Ieri – giovedì 20 giugno – i carabinieri lo hanno trasferito in carcere. L’accusa, al momento, è ancora quella di tentato omicidio ma non è escluso che possa trasformarsi in lesioni gravissime. Al momento è confinato nella casa di reclusione di via Cavour. Era già in prova ai servizi sociali per precedenti specifici e il tribunale di sorveglianza nelle scorse ore, a fronte della violazione di quella misura con il reato che si è consumato a Parco dei Pini ha deciso di revocare la misura e trasferirlo nuovamente in carcere in attesa della conclusione delle indagini e quindi del nuovo giudizio.
I fatti sono quelli che la notte del 9 giugno scorso hanno scosso la zona di Parco dei Pini. Dove il 30enne ha incontrato la sua ex con il nuovo compagno. Prima la lite fra i due, alla presenza di altre persone poi ascoltate dai carabinieri, poi un coltello con il quale il 30enne avrebbe colpito il “rivale” causandogli una ferita all’addome che ha poi richiesto un intervento chirurgico all’ospedale Cardarelli di Campobasso.

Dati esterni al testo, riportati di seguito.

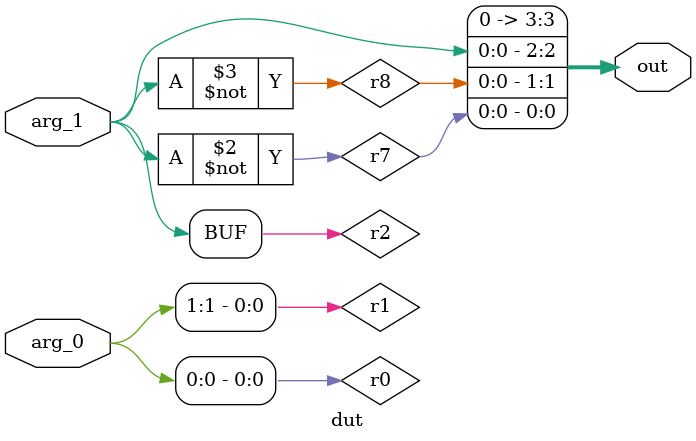
<source format=v>
    module testbench();
        reg [1:0] clock_reset;
        reg [0:0] i;
        wire [3:0] o;
        reg [3:0] rust_out;
        dut t (.arg_0(clock_reset),.arg_1(i),.out(o));
        initial begin
            #0;
            clock_reset = 2'b10;
            i = 1'b0;
            rust_out = 4'b0011;
            #1;
            if (o !== rust_out) begin
                $display("ASSERTION FAILED 0x%0h !== 0x%0h CASE Test 1 at time 0", o, rust_out);
                $finish;
            end
            #49;
            clock_reset = 2'b11;
            i = 1'b0;
            rust_out = 4'b0011;
            #1;
            clock_reset = 2'b11;
            i = 1'b0;
            rust_out = 4'b0011;
            #1;
            if (o !== rust_out) begin
                $display("ASSERTION FAILED 0x%0h !== 0x%0h CASE Test 3 at time 51", o, rust_out);
                $finish;
            end
            #48;
            clock_reset = 2'b10;
            i = 1'b0;
            rust_out = 4'b0011;
            #1;
            if (o !== rust_out) begin
                $display("ASSERTION FAILED 0x%0h !== 0x%0h CASE Test 4 at time 100", o, rust_out);
                $finish;
            end
            #49;
            clock_reset = 2'b11;
            i = 1'b0;
            rust_out = 4'b0011;
            #1;
            clock_reset = 2'b11;
            i = 1'b0;
            rust_out = 4'b0011;
            #1;
            if (o !== rust_out) begin
                $display("ASSERTION FAILED 0x%0h !== 0x%0h CASE Test 6 at time 151", o, rust_out);
                $finish;
            end
            #48;
            clock_reset = 2'b10;
            i = 1'b0;
            rust_out = 4'b0011;
            #1;
            if (o !== rust_out) begin
                $display("ASSERTION FAILED 0x%0h !== 0x%0h CASE Test 7 at time 200", o, rust_out);
                $finish;
            end
            #49;
            clock_reset = 2'b11;
            i = 1'b0;
            rust_out = 4'b0011;
            #1;
            clock_reset = 2'b11;
            i = 1'b0;
            rust_out = 4'b0011;
            #1;
            if (o !== rust_out) begin
                $display("ASSERTION FAILED 0x%0h !== 0x%0h CASE Test 9 at time 251", o, rust_out);
                $finish;
            end
            #48;
            clock_reset = 2'b10;
            i = 1'b0;
            rust_out = 4'b0011;
            #1;
            if (o !== rust_out) begin
                $display("ASSERTION FAILED 0x%0h !== 0x%0h CASE Test 10 at time 300", o, rust_out);
                $finish;
            end
            #49;
            clock_reset = 2'b11;
            i = 1'b0;
            rust_out = 4'b0011;
            #1;
            clock_reset = 2'b01;
            i = 1'b0;
            rust_out = 4'b0011;
            #1;
            if (o !== rust_out) begin
                $display("ASSERTION FAILED 0x%0h !== 0x%0h CASE Test 12 at time 351", o, rust_out);
                $finish;
            end
            #48;
            clock_reset = 2'b00;
            i = 1'b0;
            rust_out = 4'b0011;
            #1;
            if (o !== rust_out) begin
                $display("ASSERTION FAILED 0x%0h !== 0x%0h CASE Test 13 at time 400", o, rust_out);
                $finish;
            end
            #49;
            clock_reset = 2'b01;
            i = 1'b0;
            rust_out = 4'b0011;
            #1;
            clock_reset = 2'b01;
            i = 1'b1;
            rust_out = 4'b0100;
            #1;
            if (o !== rust_out) begin
                $display("ASSERTION FAILED 0x%0h !== 0x%0h CASE Test 15 at time 451", o, rust_out);
                $finish;
            end
            #48;
            clock_reset = 2'b00;
            i = 1'b1;
            rust_out = 4'b0100;
            #1;
            if (o !== rust_out) begin
                $display("ASSERTION FAILED 0x%0h !== 0x%0h CASE Test 16 at time 500", o, rust_out);
                $finish;
            end
            #49;
            clock_reset = 2'b01;
            i = 1'b1;
            rust_out = 4'b0100;
            $display("TESTBENCH OK", );
            $finish;
        end
    endmodule
    //
    module dut(input wire [1:0] arg_0, input wire [0:0] arg_1, output reg [3:0] out);
        reg [0:0] r0;
        reg [0:0] r1;
        reg [0:0] r2;
        reg [0:0] r7;
        reg [0:0] r8;
        always @(*) begin
            r0 = arg_0[0];
            r1 = arg_0[1];
            r2 = arg_1[0];
            // let d = D::dont_care();
            //
            // let index = bits(3);
            //
            // d.indexor = (index, [bits(1), bits(2), bits(3), bits(4), ], );
            //
            // let o = if i {
            //    q.indexor
            // }
            //  else {
            //    bits(3)
            // }
            // ;
            //
            // q.indexor
            //
            // bits(3)
            //
            // (o, d, )
            //
            // let (ndx, arr, ) = i;
            //
            // let out = arr[ndx];
            //
            // (out, (), )
            //
            r7 = ~(r2);
            r8 = ~(r2);
            out = { 1'b0, r2, r8, r7 };
        end
    endmodule

</source>
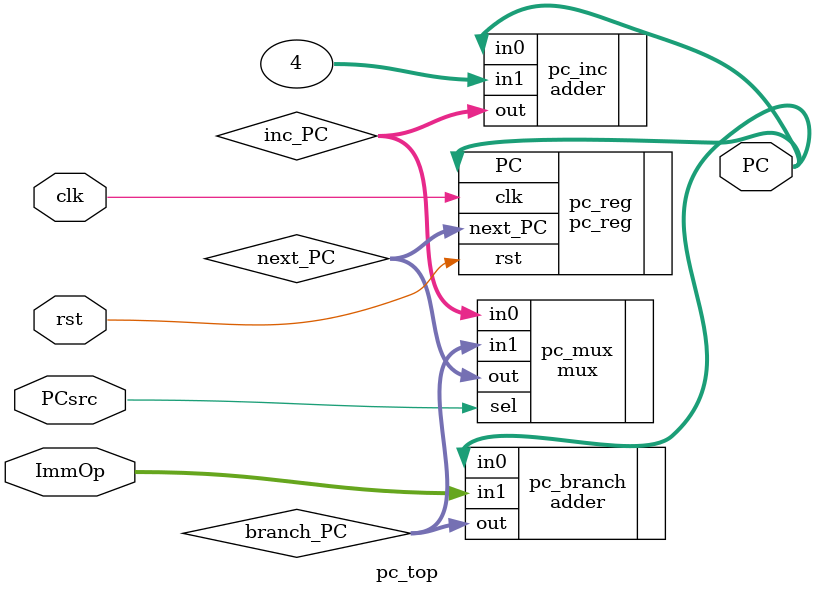
<source format=sv>
module pc_top #(
    DATA_WIDTH = 32
) (
    input   logic                   clk,
    input   logic                   rst,
    input   logic                   PCsrc,
    input   logic [DATA_WIDTH-1:0]  ImmOp,
    output  logic [DATA_WIDTH-1:0]  PC    
);

    // internal signals
    logic [DATA_WIDTH-1:0] branch_PC;
    logic [DATA_WIDTH-1:0] inc_PC;
    logic [DATA_WIDTH-1:0] next_PC;

    // instantiating modules
    pc_reg pc_reg (
        .clk(clk),
        .rst(rst),
        .next_PC(next_PC),
        .PC(PC)
    );

    adder pc_inc (
        .in0(PC),
        .in1(32'd4),
        .out(inc_PC)
    );

    adder pc_branch (
        .in0(PC),
        .in1(ImmOp),
        .out(branch_PC)
    );

    mux pc_mux (
        .in0(inc_PC),
        .in1(branch_PC),
        .sel(PCsrc),
        .out(next_PC)
    );

endmodule

</source>
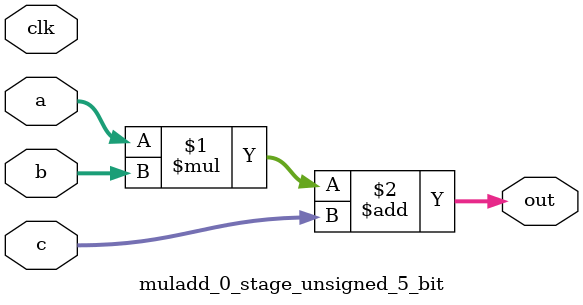
<source format=sv>
(* use_dsp = "yes" *) module muladd_0_stage_unsigned_5_bit(
	input  [4:0] a,
	input  [4:0] b,
	input  [4:0] c,
	output [4:0] out,
	input clk);

	assign out = (a * b) + c;
endmodule

</source>
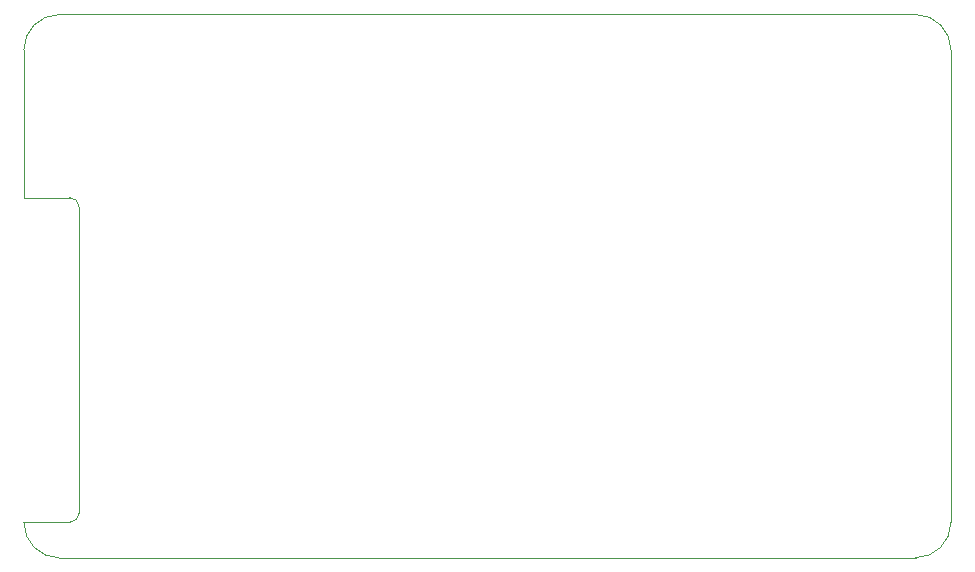
<source format=gbr>
%TF.GenerationSoftware,KiCad,Pcbnew,7.99.0-1761-g0fd2efa283*%
%TF.CreationDate,2023-08-22T00:04:27+03:00*%
%TF.ProjectId,Kampela_G2,4b616d70-656c-4615-9f47-322e6b696361,rev?*%
%TF.SameCoordinates,Original*%
%TF.FileFunction,Profile,NP*%
%FSLAX46Y46*%
G04 Gerber Fmt 4.6, Leading zero omitted, Abs format (unit mm)*
G04 Created by KiCad (PCBNEW 7.99.0-1761-g0fd2efa283) date 2023-08-22 00:04:27*
%MOMM*%
%LPD*%
G01*
G04 APERTURE LIST*
%TA.AperFunction,Profile*%
%ADD10C,0.100000*%
%TD*%
G04 APERTURE END LIST*
D10*
X90840000Y-112210000D02*
X86960000Y-112210000D01*
X89960000Y-96710000D02*
X162460000Y-96710000D01*
X86960000Y-139710000D02*
X90840000Y-139710000D01*
X165460000Y-99710000D02*
G75*
G03*
X162460000Y-96710000I-3000000J0D01*
G01*
X91640000Y-113010000D02*
G75*
G03*
X90840000Y-112210000I-800000J0D01*
G01*
X86960000Y-99710000D02*
X86960000Y-112210000D01*
X91640000Y-138910000D02*
X91640000Y-113010001D01*
X165460000Y-139710000D02*
X165460000Y-99710000D01*
X86960000Y-139710000D02*
G75*
G03*
X89960000Y-142710000I3000000J0D01*
G01*
X90840000Y-139710000D02*
G75*
G03*
X91640000Y-138910000I0J800000D01*
G01*
X162460000Y-142710000D02*
G75*
G03*
X165460000Y-139710000I1J2999999D01*
G01*
X89960000Y-96710000D02*
G75*
G03*
X86960000Y-99710000I0J-3000000D01*
G01*
X162460000Y-142710000D02*
X89960000Y-142710000D01*
M02*

</source>
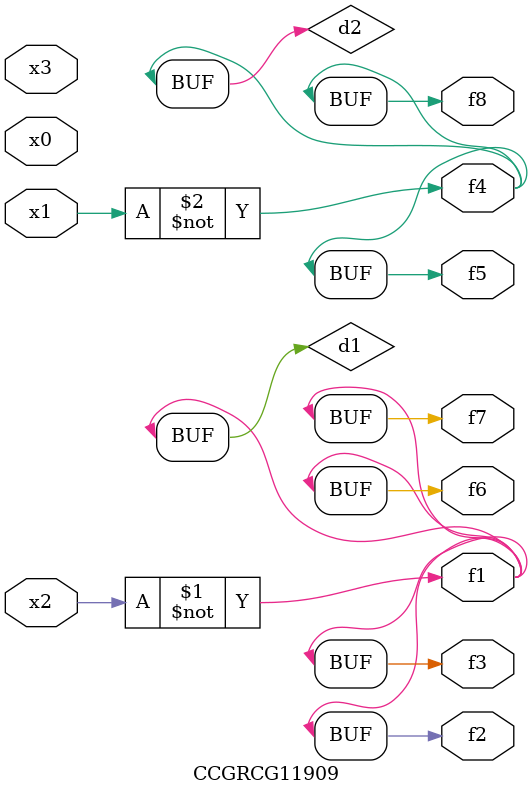
<source format=v>
module CCGRCG11909(
	input x0, x1, x2, x3,
	output f1, f2, f3, f4, f5, f6, f7, f8
);

	wire d1, d2;

	xnor (d1, x2);
	not (d2, x1);
	assign f1 = d1;
	assign f2 = d1;
	assign f3 = d1;
	assign f4 = d2;
	assign f5 = d2;
	assign f6 = d1;
	assign f7 = d1;
	assign f8 = d2;
endmodule

</source>
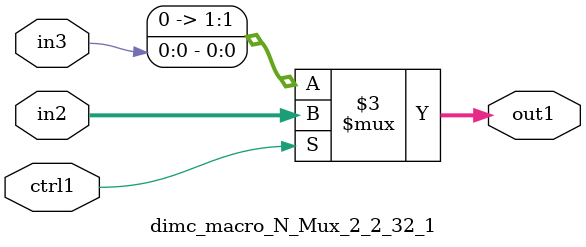
<source format=v>

`timescale 1ps / 1ps


module dimc_macro_N_Mux_2_2_32_1( in3, in2, ctrl1, out1 );

    input in3;
    input [1:0] in2;
    input ctrl1;
    output [1:0] out1;
    reg [1:0] out1;

    
    // rtl_process:dimc_macro_N_Mux_2_2_32_1/dimc_macro_N_Mux_2_2_32_1_thread_1
    always @*
      begin : dimc_macro_N_Mux_2_2_32_1_thread_1
        case (ctrl1) 
          1'b1: 
            begin
              out1 = in2;
            end
          default: 
            begin
              out1 = {1'b0, in3};
            end
        endcase
      end

endmodule



</source>
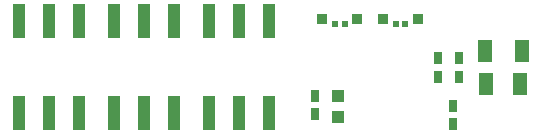
<source format=gtp>
G04*
G04 #@! TF.GenerationSoftware,Altium Limited,Altium Designer,23.10.1 (27)*
G04*
G04 Layer_Color=8421504*
%FSLAX25Y25*%
%MOIN*%
G70*
G04*
G04 #@! TF.SameCoordinates,D0F96BE9-EE4C-402D-8CE8-E6F0CD5897FE*
G04*
G04*
G04 #@! TF.FilePolarity,Positive*
G04*
G01*
G75*
%ADD15R,0.03937X0.11811*%
%ADD16R,0.04724X0.07284*%
%ADD17R,0.03740X0.03543*%
%ADD18R,0.01968X0.02362*%
%ADD19R,0.03937X0.04331*%
%ADD20R,0.05118X0.07284*%
%ADD21R,0.03000X0.04000*%
D15*
X44500Y72854D02*
D03*
X34500D02*
D03*
X24500D02*
D03*
Y42146D02*
D03*
X34500D02*
D03*
X44500D02*
D03*
X108000Y72854D02*
D03*
X98000D02*
D03*
X88000D02*
D03*
Y42146D02*
D03*
X98000D02*
D03*
X108000D02*
D03*
X76250Y72854D02*
D03*
X66250D02*
D03*
X56250D02*
D03*
Y42146D02*
D03*
X66250D02*
D03*
X76250D02*
D03*
D16*
X192202Y62900D02*
D03*
X179998D02*
D03*
D17*
X125673Y73465D02*
D03*
X137327D02*
D03*
X157577D02*
D03*
X145923D02*
D03*
D18*
X129866Y71766D02*
D03*
X133134D02*
D03*
X153384D02*
D03*
X150116D02*
D03*
D19*
X131000Y47693D02*
D03*
Y41000D02*
D03*
D20*
X191509Y52000D02*
D03*
X180091D02*
D03*
D21*
X123100Y41800D02*
D03*
Y47898D02*
D03*
X164100Y60498D02*
D03*
Y54302D02*
D03*
X171100Y60497D02*
D03*
Y54300D02*
D03*
X169300Y38402D02*
D03*
Y44598D02*
D03*
M02*

</source>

Le indagini sono ancora in corso. I carabinieri del Ris, analizzeranno l’automobile dell’indagato, il cellulare e tutti gli elementi sequestrati in fase di perquisizione. Ma del coltello nessuno traccia. Ancora oggi non è stata trovata l’arma che avrebbe colpito la vittima. L’avvocato del 30enne, Silvio Tolesino si limita a commentare che “la ricostruzione dei fatti fatta finora non è molto chiara, personalmente riscontro diverse anomalie – dice – sto lavorando per chiedere la revoca della misura in carcere”.